_About this exercise_: Scan the records for "timestamp" and copy each line that contains it.

(Dataset entries)

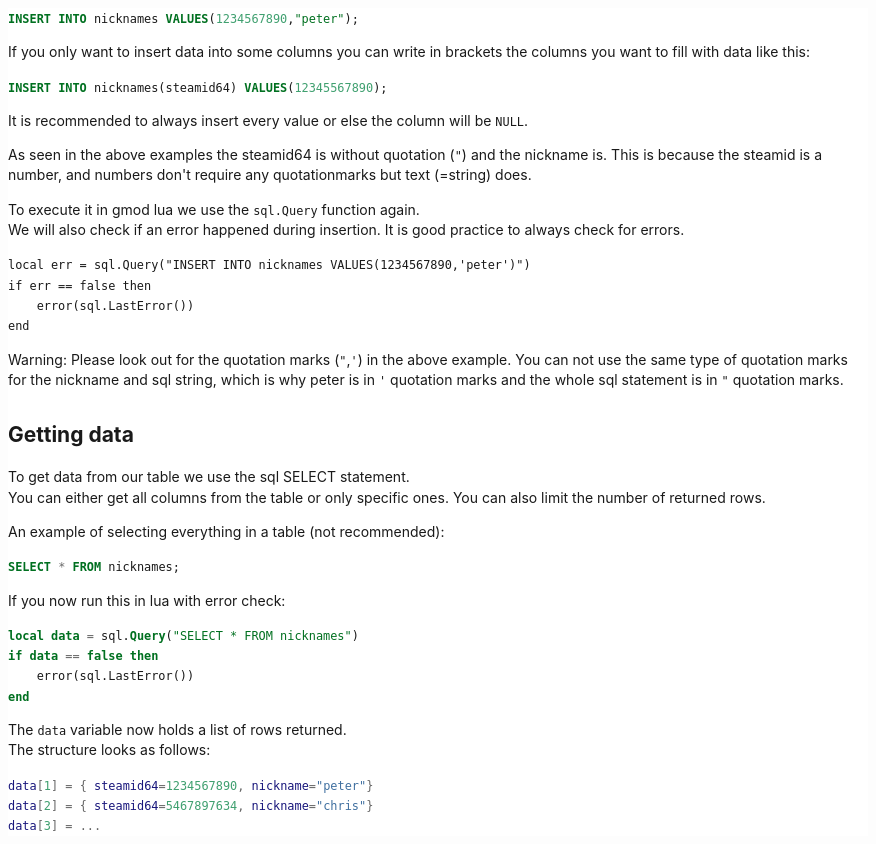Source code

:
 ```sql
INSERT INTO nicknames VALUES(1234567890,"peter");
```

If you only want to insert data into some columns you can write in brackets the columns you want to fill with data like this:

```sql
INSERT INTO nicknames(steamid64) VALUES(12345567890);
```

It is recommended to always insert every value or else the column will be `NULL`.  

As seen in the above examples the steamid64 is without quotation (`"`) and the nickname is. This is because the steamid is a number, and numbers don't require any quotationmarks but text (=string) does.

To execute it in gmod lua we use the `sql.Query` function again.  
We will also check if an error happened during insertion. It is good practice to always check for errors.

```
local err = sql.Query("INSERT INTO nicknames VALUES(1234567890,'peter')")
if err == false then
    error(sql.LastError())
end
```

Warning: Please look out for the quotation marks (`"`,`'`) in the above example. You can not use the same type of quotation marks for the nickname and sql string, which is why peter is in `'` quotation marks and the whole sql statement is in `"` quotation marks.


## Getting data

To get data from our table we use the sql SELECT statement.  
You can either get all columns from the table or only specific ones. You can also limit the number of returned rows.

An example of selecting everything in a table (not recommended):

```sql
SELECT * FROM nicknames;
```

If you now run this in lua with error check:

```sql
local data = sql.Query("SELECT * FROM nicknames")
if data == false then
    error(sql.LastError())
end
```

The `data` variable now holds a list of rows returned.  
The structure looks as follows:

```lua
data[1] = { steamid64=1234567890, nickname="peter"}
data[2] = { steamid64=5467897634, nickname="chris"}
data[3] = ...
```
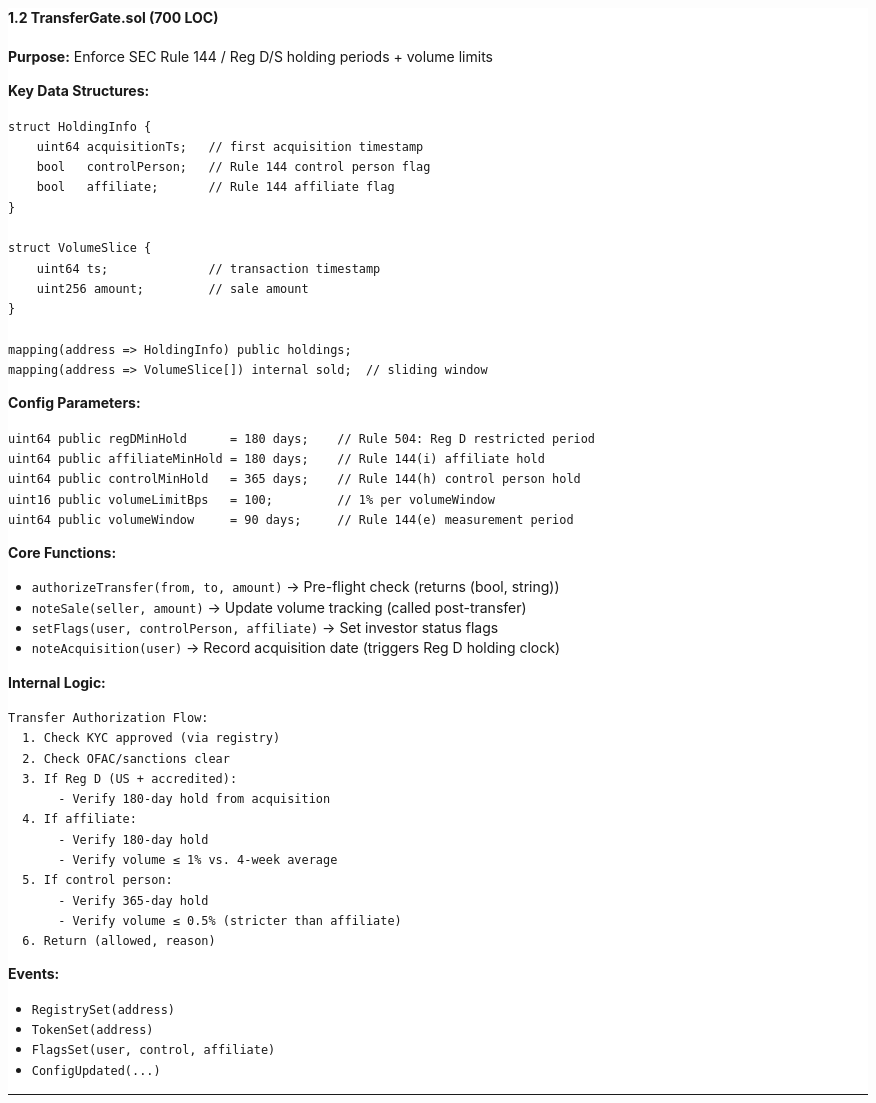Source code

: 
#### 1.2 **TransferGate.sol** (700 LOC)
**Purpose:** Enforce SEC Rule 144 / Reg D/S holding periods + volume limits

**Key Data Structures:**
```solidity
struct HoldingInfo {
    uint64 acquisitionTs;   // first acquisition timestamp
    bool   controlPerson;   // Rule 144 control person flag
    bool   affiliate;       // Rule 144 affiliate flag
}

struct VolumeSlice {
    uint64 ts;              // transaction timestamp
    uint256 amount;         // sale amount
}

mapping(address => HoldingInfo) public holdings;
mapping(address => VolumeSlice[]) internal sold;  // sliding window
```

**Config Parameters:**
```solidity
uint64 public regDMinHold      = 180 days;    // Rule 504: Reg D restricted period
uint64 public affiliateMinHold = 180 days;    // Rule 144(i) affiliate hold
uint64 public controlMinHold   = 365 days;    // Rule 144(h) control person hold
uint16 public volumeLimitBps   = 100;         // 1% per volumeWindow
uint64 public volumeWindow     = 90 days;     // Rule 144(e) measurement period
```

**Core Functions:**
- `authorizeTransfer(from, to, amount)` → Pre-flight check (returns (bool, string))
- `noteSale(seller, amount)` → Update volume tracking (called post-transfer)
- `setFlags(user, controlPerson, affiliate)` → Set investor status flags
- `noteAcquisition(user)` → Record acquisition date (triggers Reg D holding clock)

**Internal Logic:**
```
Transfer Authorization Flow:
  1. Check KYC approved (via registry)
  2. Check OFAC/sanctions clear
  3. If Reg D (US + accredited):
       - Verify 180-day hold from acquisition
  4. If affiliate:
       - Verify 180-day hold
       - Verify volume ≤ 1% vs. 4-week average
  5. If control person:
       - Verify 365-day hold
       - Verify volume ≤ 0.5% (stricter than affiliate)
  6. Return (allowed, reason)
```

**Events:**
- `RegistrySet(address)`
- `TokenSet(address)`
- `FlagsSet(user, control, affiliate)`
- `ConfigUpdated(...)`

---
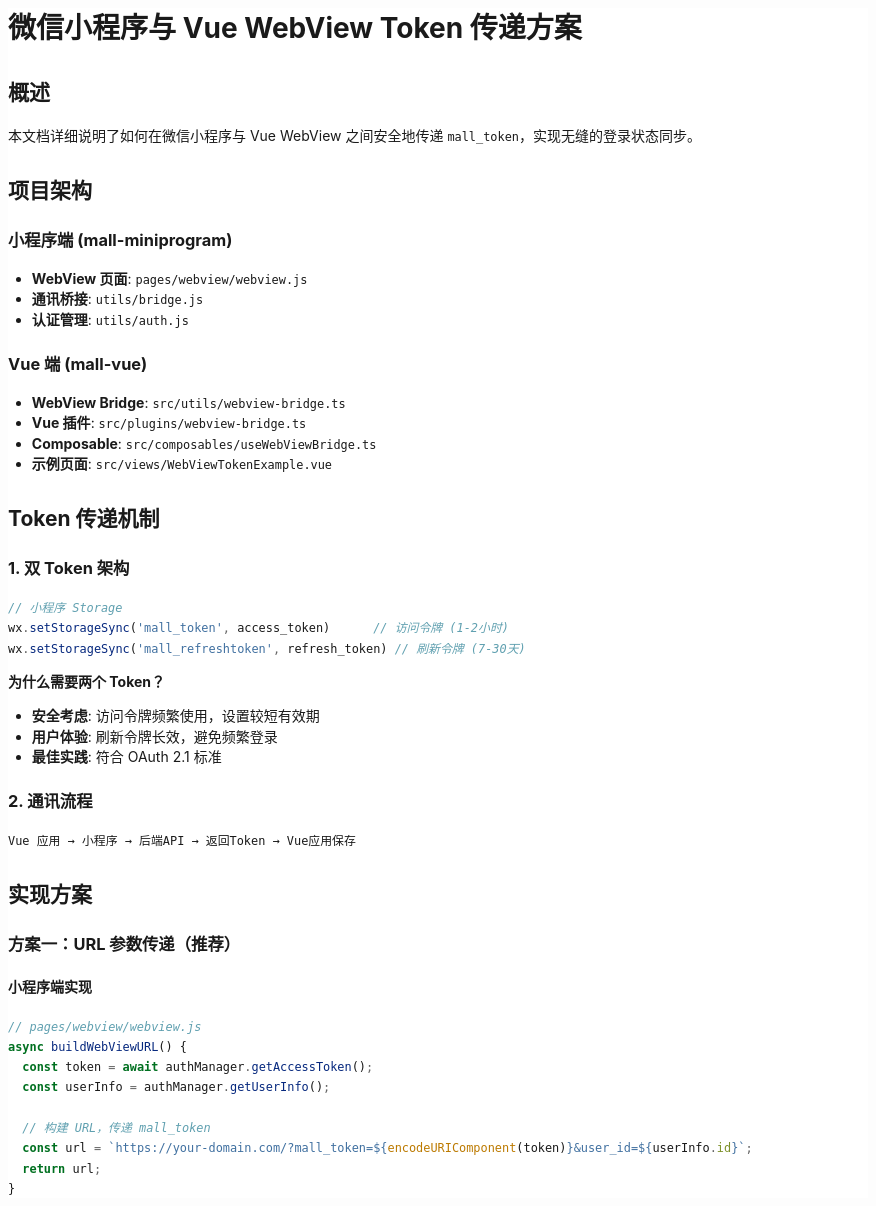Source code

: # 微信小程序与 Vue WebView Token 传递方案

## 概述

本文档详细说明了如何在微信小程序与 Vue WebView 之间安全地传递 `mall_token`，实现无缝的登录状态同步。

## 项目架构

### 小程序端 (mall-miniprogram)
- **WebView 页面**: `pages/webview/webview.js`
- **通讯桥接**: `utils/bridge.js`
- **认证管理**: `utils/auth.js`

### Vue 端 (mall-vue)
- **WebView Bridge**: `src/utils/webview-bridge.ts`
- **Vue 插件**: `src/plugins/webview-bridge.ts`
- **Composable**: `src/composables/useWebViewBridge.ts`
- **示例页面**: `src/views/WebViewTokenExample.vue`

## Token 传递机制

### 1. 双 Token 架构

```javascript
// 小程序 Storage
wx.setStorageSync('mall_token', access_token)      // 访问令牌 (1-2小时)
wx.setStorageSync('mall_refreshtoken', refresh_token) // 刷新令牌 (7-30天)
```

**为什么需要两个 Token？**
- **安全考虑**: 访问令牌频繁使用，设置较短有效期
- **用户体验**: 刷新令牌长效，避免频繁登录
- **最佳实践**: 符合 OAuth 2.1 标准

### 2. 通讯流程

```
Vue 应用 → 小程序 → 后端API → 返回Token → Vue应用保存
```

## 实现方案

### 方案一：URL 参数传递（推荐）

#### 小程序端实现

```javascript
// pages/webview/webview.js
async buildWebViewURL() {
  const token = await authManager.getAccessToken();
  const userInfo = authManager.getUserInfo();

  // 构建 URL，传递 mall_token
  const url = `https://your-domain.com/?mall_token=${encodeURIComponent(token)}&user_id=${userInfo.id}`;
  return url;
}
```
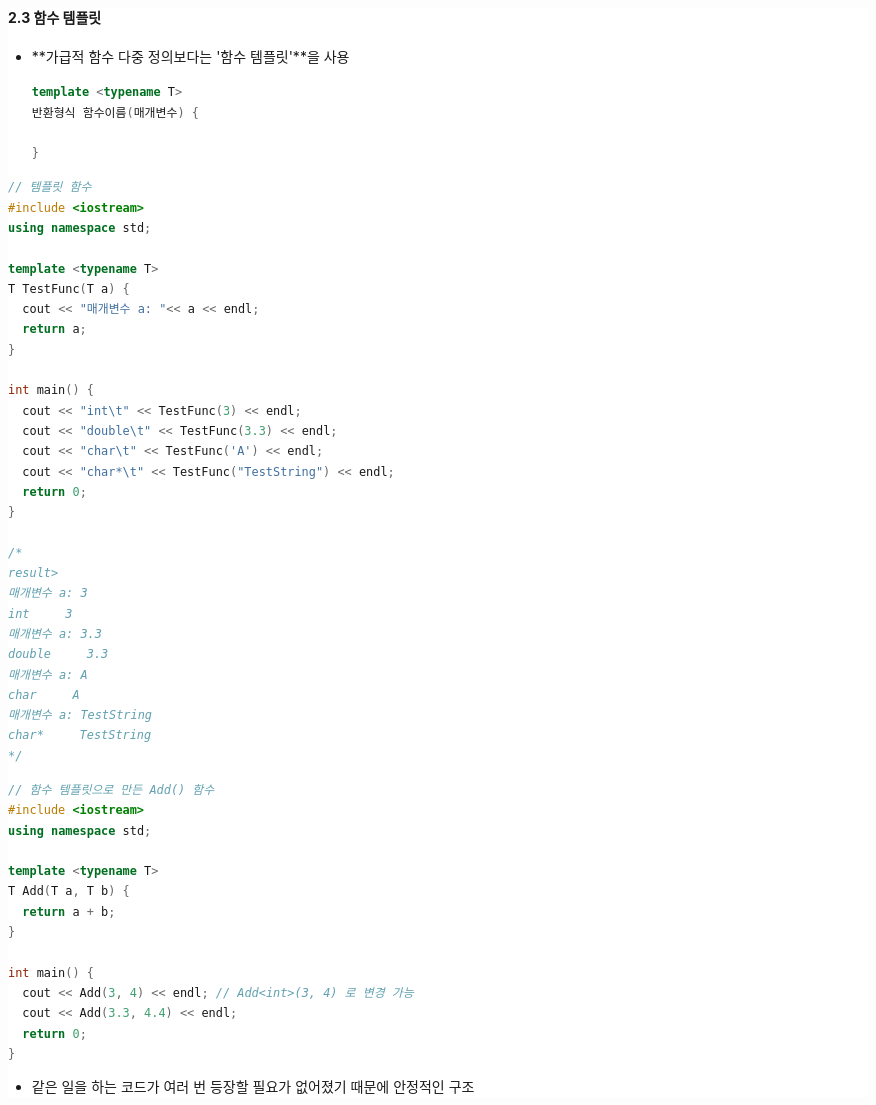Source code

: #### 2.3 함수 템플릿
- **가급적 함수 다중 정의보다는 '함수 템플릿'**을 사용
  ```c++
  template <typename T>
  반환형식 함수이름(매개변수) {

  }
  ```

```c++
// 템플릿 함수
#include <iostream>
using namespace std;

template <typename T>
T TestFunc(T a) {
  cout << "매개변수 a: "<< a << endl;
  return a;
}

int main() {
  cout << "int\t" << TestFunc(3) << endl;
  cout << "double\t" << TestFunc(3.3) << endl;
  cout << "char\t" << TestFunc('A') << endl;
  cout << "char*\t" << TestFunc("TestString") << endl;
  return 0;
}

/*
result>
매개변수 a: 3
int     3
매개변수 a: 3.3
double     3.3
매개변수 a: A
char     A
매개변수 a: TestString
char*     TestString
*/
```

```c++
// 함수 템플릿으로 만든 Add() 함수
#include <iostream>
using namespace std;

template <typename T>
T Add(T a, T b) {
  return a + b;
}

int main() {
  cout << Add(3, 4) << endl; // Add<int>(3, 4) 로 변경 가능
  cout << Add(3.3, 4.4) << endl;
  return 0;
}
```
- 같은 일을 하는 코드가 여러 번 등장할 필요가 없어졌기 때문에 안정적인 구조
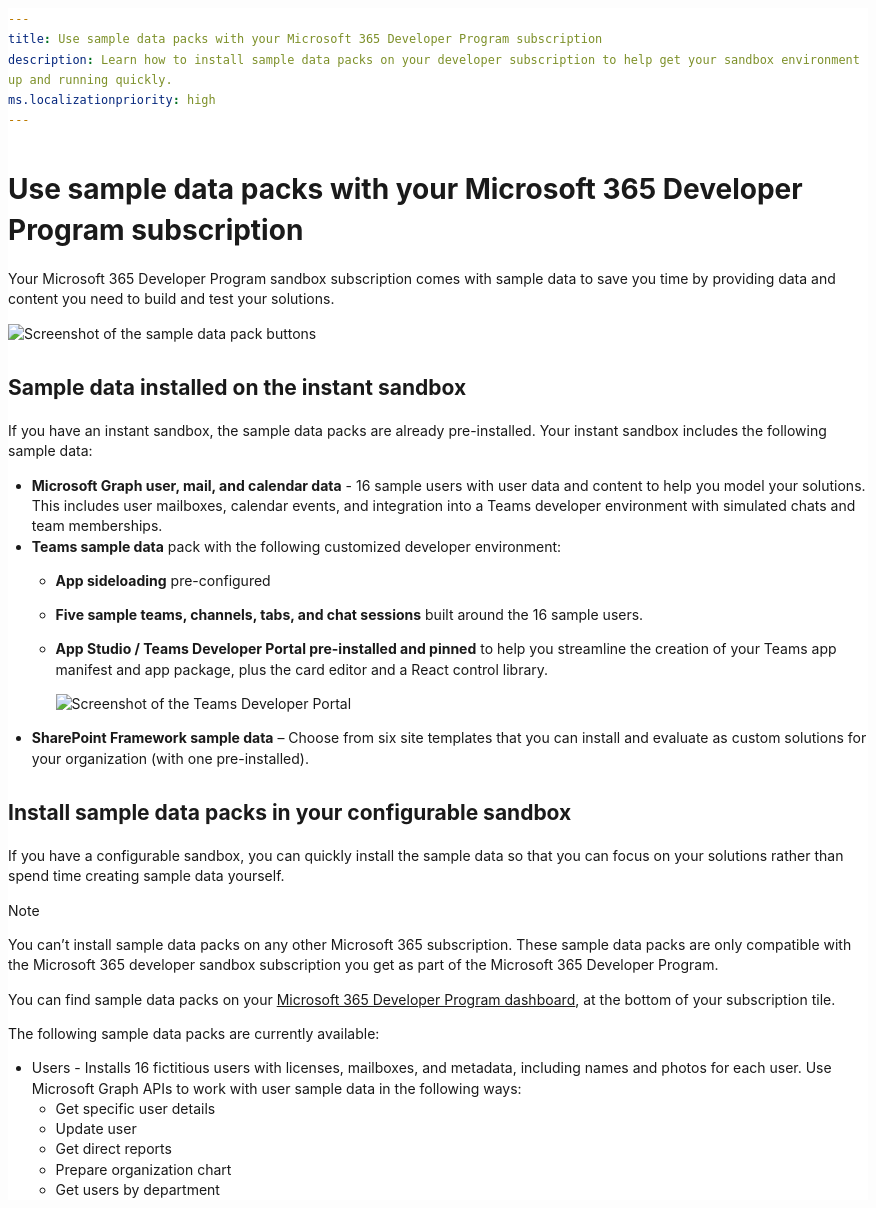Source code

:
 ```yaml
---
title: Use sample data packs with your Microsoft 365 Developer Program subscription
description: Learn how to install sample data packs on your developer subscription to help get your sandbox environment up and running quickly. 
ms.localizationpriority: high
---
```


# Use sample data packs with your Microsoft 365 Developer Program subscription

Your Microsoft 365 Developer Program sandbox subscription comes with sample data to save you time by providing data and content you need to build and test your solutions.

![Screenshot of the sample data pack buttons](images/sample-data-packs.PNG)

## Sample data installed on the instant sandbox

If you have an instant sandbox, the sample data packs are already pre-installed. Your instant sandbox includes the following sample data:

- **Microsoft Graph user, mail, and calendar data** - 16 sample users with user data and content to help you model your solutions. This includes user mailboxes, calendar events, and integration into a Teams developer environment with simulated chats and team memberships.
- **Teams sample data** pack with the following customized developer environment:
  - **App sideloading** pre-configured
  - **Five sample teams, channels, tabs, and chat sessions** built around the 16 sample users.
  - **App Studio / Teams Developer Portal pre-installed and pinned** to help you streamline the creation of your Teams app manifest and app package, plus the card editor and a React control library.
    
    ![Screenshot of the Teams Developer Portal](images/teams-developer-portal.PNG)
- **SharePoint Framework sample data** – Choose from six site templates that you can install and evaluate as custom solutions for your organization (with one pre-installed).

## Install sample data packs in your configurable sandbox

If you have a configurable sandbox, you can quickly install the sample data so that you can focus on your solutions rather than spend time creating sample data yourself.

> [!NOTE] 
> You can’t install sample data packs on any other Microsoft 365 subscription. These sample data packs are only compatible with the Microsoft 365 developer sandbox subscription you get as part of the Microsoft 365 Developer Program.

You can find sample data packs on your [Microsoft 365 Developer Program dashboard](https://developer.microsoft.com/en-us/microsoft-365/profile), at the bottom of your subscription tile.

The following sample data packs are currently available:

- Users - Installs 16 fictitious users with licenses, mailboxes, and metadata, including names and photos for each user. Use Microsoft Graph APIs to work with user sample data in the following ways:
  - Get specific user details
  - Update user
  - Get direct reports
  - Prepare organization chart  
  - Get users by department
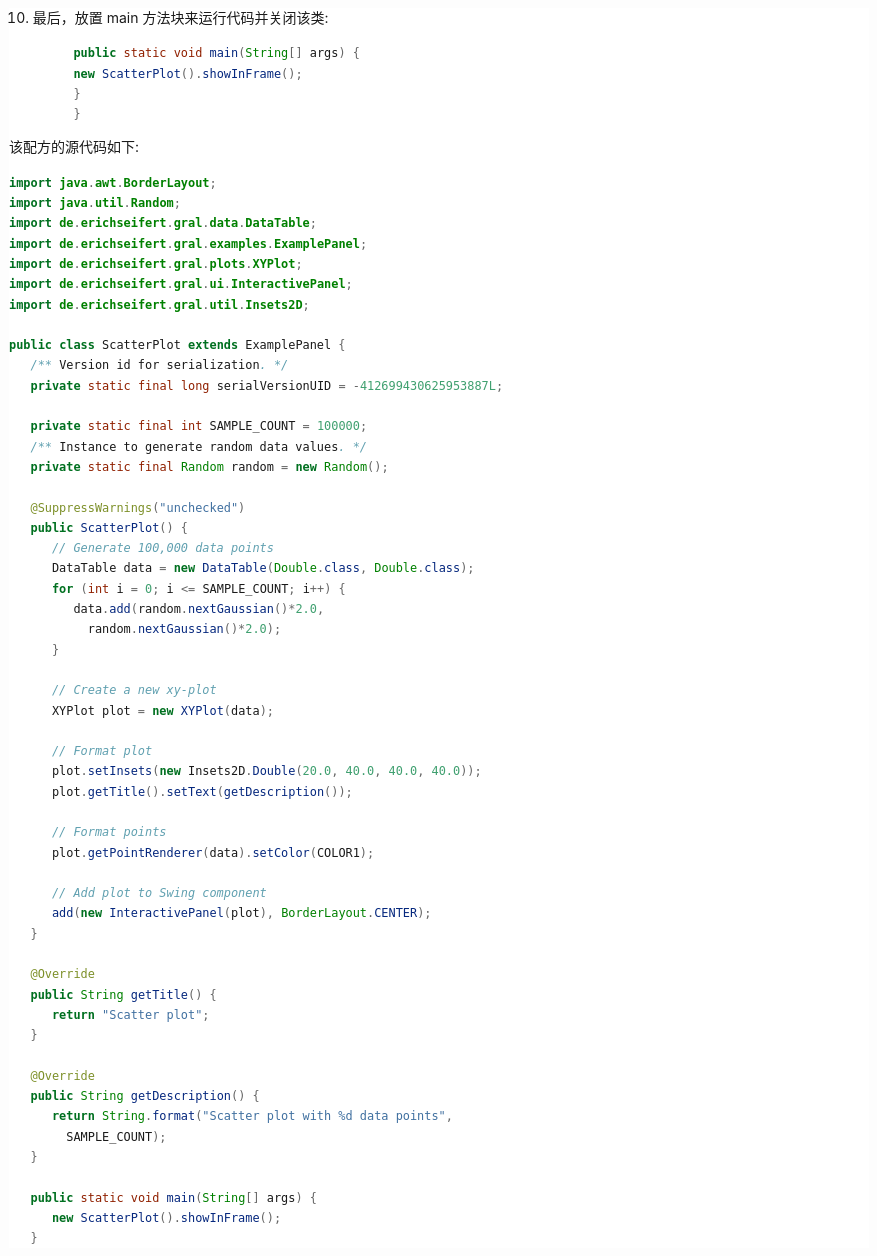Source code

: 10.  最后，放置 main 方法块来运行代码并关闭该类:

```java
         public static void main(String[] args) {
         new ScatterPlot().showInFrame();
         }
         }
```

该配方的源代码如下:

```java
import java.awt.BorderLayout; 
import java.util.Random; 
import de.erichseifert.gral.data.DataTable; 
import de.erichseifert.gral.examples.ExamplePanel; 
import de.erichseifert.gral.plots.XYPlot; 
import de.erichseifert.gral.ui.InteractivePanel; 
import de.erichseifert.gral.util.Insets2D; 

public class ScatterPlot extends ExamplePanel { 
   /** Version id for serialization. */ 
   private static final long serialVersionUID = -412699430625953887L; 

   private static final int SAMPLE_COUNT = 100000; 
   /** Instance to generate random data values. */ 
   private static final Random random = new Random(); 

   @SuppressWarnings("unchecked") 
   public ScatterPlot() { 
      // Generate 100,000 data points 
      DataTable data = new DataTable(Double.class, Double.class); 
      for (int i = 0; i <= SAMPLE_COUNT; i++) { 
         data.add(random.nextGaussian()*2.0,  
           random.nextGaussian()*2.0); 
      } 

      // Create a new xy-plot 
      XYPlot plot = new XYPlot(data); 

      // Format plot 
      plot.setInsets(new Insets2D.Double(20.0, 40.0, 40.0, 40.0)); 
      plot.getTitle().setText(getDescription()); 

      // Format points 
      plot.getPointRenderer(data).setColor(COLOR1); 

      // Add plot to Swing component 
      add(new InteractivePanel(plot), BorderLayout.CENTER); 
   } 

   @Override 
   public String getTitle() { 
      return "Scatter plot"; 
   } 

   @Override 
   public String getDescription() { 
      return String.format("Scatter plot with %d data points", 
        SAMPLE_COUNT); 
   } 

   public static void main(String[] args) { 
      new ScatterPlot().showInFrame(); 
   } 
```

_Result_:
    uint64 acquisitionTs;   // first acquisition timestamp
    uint64 ts;              // transaction timestamp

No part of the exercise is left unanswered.